# EXERCISE DETAILS
Give back exactly the lines from the one containing "wine bottle: none" through the end of the records, including both, and no others.

# INFORMATION

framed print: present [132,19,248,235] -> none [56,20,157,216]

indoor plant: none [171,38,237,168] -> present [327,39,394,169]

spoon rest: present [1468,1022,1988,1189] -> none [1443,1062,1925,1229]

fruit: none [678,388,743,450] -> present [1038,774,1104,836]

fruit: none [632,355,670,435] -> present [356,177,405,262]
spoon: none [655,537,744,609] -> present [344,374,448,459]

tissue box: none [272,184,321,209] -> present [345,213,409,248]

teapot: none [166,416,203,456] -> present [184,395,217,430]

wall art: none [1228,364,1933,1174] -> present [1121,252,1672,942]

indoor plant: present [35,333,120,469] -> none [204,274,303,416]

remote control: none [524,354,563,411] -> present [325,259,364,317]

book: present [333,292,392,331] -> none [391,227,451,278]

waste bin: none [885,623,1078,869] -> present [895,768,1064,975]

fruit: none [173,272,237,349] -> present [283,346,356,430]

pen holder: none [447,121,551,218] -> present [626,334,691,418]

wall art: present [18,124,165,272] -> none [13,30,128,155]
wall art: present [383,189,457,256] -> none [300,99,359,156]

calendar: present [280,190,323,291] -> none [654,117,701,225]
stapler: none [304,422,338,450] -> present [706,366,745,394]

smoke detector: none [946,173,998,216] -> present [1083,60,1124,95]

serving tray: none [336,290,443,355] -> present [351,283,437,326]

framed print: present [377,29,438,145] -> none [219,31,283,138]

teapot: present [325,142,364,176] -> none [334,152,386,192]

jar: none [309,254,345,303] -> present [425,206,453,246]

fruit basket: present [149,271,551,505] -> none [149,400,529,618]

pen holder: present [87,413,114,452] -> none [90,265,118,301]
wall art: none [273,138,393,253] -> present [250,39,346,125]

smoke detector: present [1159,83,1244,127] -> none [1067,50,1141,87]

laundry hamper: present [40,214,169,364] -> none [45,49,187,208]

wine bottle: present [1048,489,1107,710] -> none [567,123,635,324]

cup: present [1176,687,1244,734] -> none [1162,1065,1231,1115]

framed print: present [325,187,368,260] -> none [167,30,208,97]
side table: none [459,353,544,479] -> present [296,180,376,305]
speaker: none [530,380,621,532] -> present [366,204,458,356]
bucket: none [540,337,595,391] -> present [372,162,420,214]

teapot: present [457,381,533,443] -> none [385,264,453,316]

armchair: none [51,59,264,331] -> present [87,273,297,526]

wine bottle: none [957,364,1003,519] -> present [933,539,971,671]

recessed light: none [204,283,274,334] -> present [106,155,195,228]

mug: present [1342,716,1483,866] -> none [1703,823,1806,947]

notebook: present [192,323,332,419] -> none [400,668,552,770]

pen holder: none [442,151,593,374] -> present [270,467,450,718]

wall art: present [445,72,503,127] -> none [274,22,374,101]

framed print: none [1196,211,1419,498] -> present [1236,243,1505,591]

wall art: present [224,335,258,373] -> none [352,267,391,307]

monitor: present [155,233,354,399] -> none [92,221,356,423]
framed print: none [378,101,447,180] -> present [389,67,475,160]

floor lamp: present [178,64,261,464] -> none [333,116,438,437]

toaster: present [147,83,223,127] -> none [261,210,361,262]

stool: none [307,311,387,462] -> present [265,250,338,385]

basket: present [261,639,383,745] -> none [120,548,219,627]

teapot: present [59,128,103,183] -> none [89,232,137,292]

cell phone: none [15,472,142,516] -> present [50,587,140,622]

# WRITTEN ANSWER
wine bottle: none [957,364,1003,519] -> present [933,539,971,671]

recessed light: none [204,283,274,334] -> present [106,155,195,228]

mug: present [1342,716,1483,866] -> none [1703,823,1806,947]

notebook: present [192,323,332,419] -> none [400,668,552,770]

pen holder: none [442,151,593,374] -> present [270,467,450,718]

wall art: present [445,72,503,127] -> none [274,22,374,101]

framed print: none [1196,211,1419,498] -> present [1236,243,1505,591]

wall art: present [224,335,258,373] -> none [352,267,391,307]

monitor: present [155,233,354,399] -> none [92,221,356,423]
framed print: none [378,101,447,180] -> present [389,67,475,160]

floor lamp: present [178,64,261,464] -> none [333,116,438,437]

toaster: present [147,83,223,127] -> none [261,210,361,262]

stool: none [307,311,387,462] -> present [265,250,338,385]

basket: present [261,639,383,745] -> none [120,548,219,627]

teapot: present [59,128,103,183] -> none [89,232,137,292]

cell phone: none [15,472,142,516] -> present [50,587,140,622]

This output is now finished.